Boxee is a tech startup with zero revenue and few plans for where revenue will come from. But that hasn’t stopped it drawing another $6 million in funding just a matter of months after securing $4 million. Do these investors know something we don’t?
Designed to work with both PC and Mac, the free software enables Web video to be viewed on a large television, thus blurring the line between computers and the living room.
Boxee is currently in alpha mode and has a small but very loyal user base of around 600,000. It also only has 11 people working at the company, although to grow and truly make a splash against the might of cable companies that will need to grow.

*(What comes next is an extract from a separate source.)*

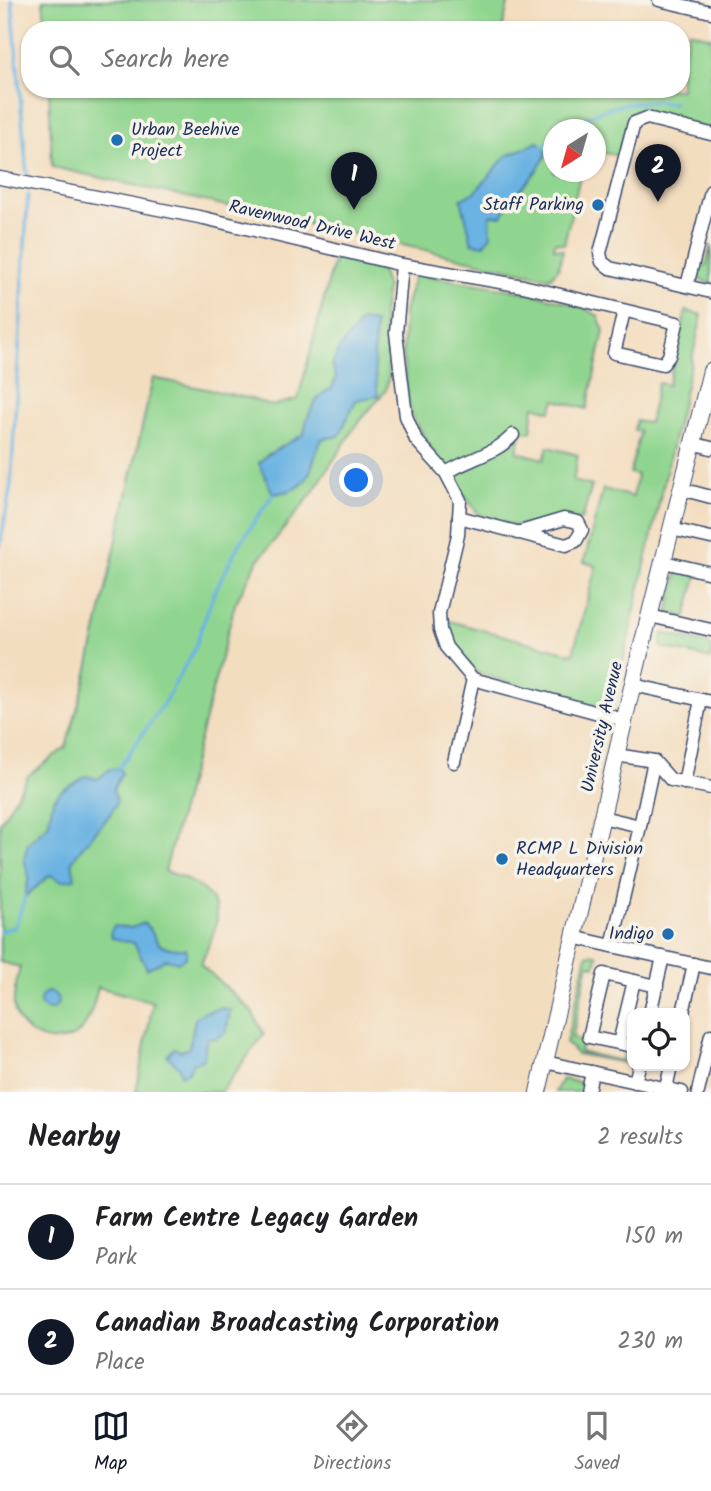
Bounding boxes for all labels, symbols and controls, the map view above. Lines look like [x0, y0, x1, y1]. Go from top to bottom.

Boxee today announced it has secured $6 million in fresh funding from Boston-based General Catalyst. Prior investors Spark Capital and Union Square Ventures are also participating in this new round of funding.
Boxee claims to need more than just money right now, with General Catalyst also becoming a valuable partner in seeking new content, and building and strengthening the relationships between Boxee and the cable and media companies necessary for the product to do well.
The money is to be used for:
Improving the product – currently in alpha, Boxee is keen to release a beta version by the end of this year. user feedback is essential in this process.
Adding more content – Boxee believes it makes a good partner for content producers and so is seeking to build new partnerships with them. This should ensure new content including Web shows, TV shows, and movie comes to Boxee in the future.
Attracting more developers – Boxee wants to improve its App Store both for developers and users, as well as to extend its APIs to improve Boxee.
I wonder if Hulu can be attracted back on to the service?
Boxee Living Room
The last use for the new funding is by far the most interesting. Boxee currently caters for a very tech-savvy audience who know how to hook their computer up to a television. But to truly become an essential piece of software, Boxee is going to have to add more mainstream appeal.
That means getting into bed with manufacturers of consumer electronics such as television, set-top boxes, and games consoles to ensure a bigger user base can access the service. Boxee claims to already be working on this effort with a view to being available on a variety of platforms by 2010.
So, Boxee has lots of money in the bank and big plans for how to use it. But all of this still doesn’t explain where revenue is going to come from. Maybe Boxee will one day become a paid-for product but its open source nature makes that unlikely. Surely these investors haven’t just ploughed money into a company with no plans for how it’s going to return the favor.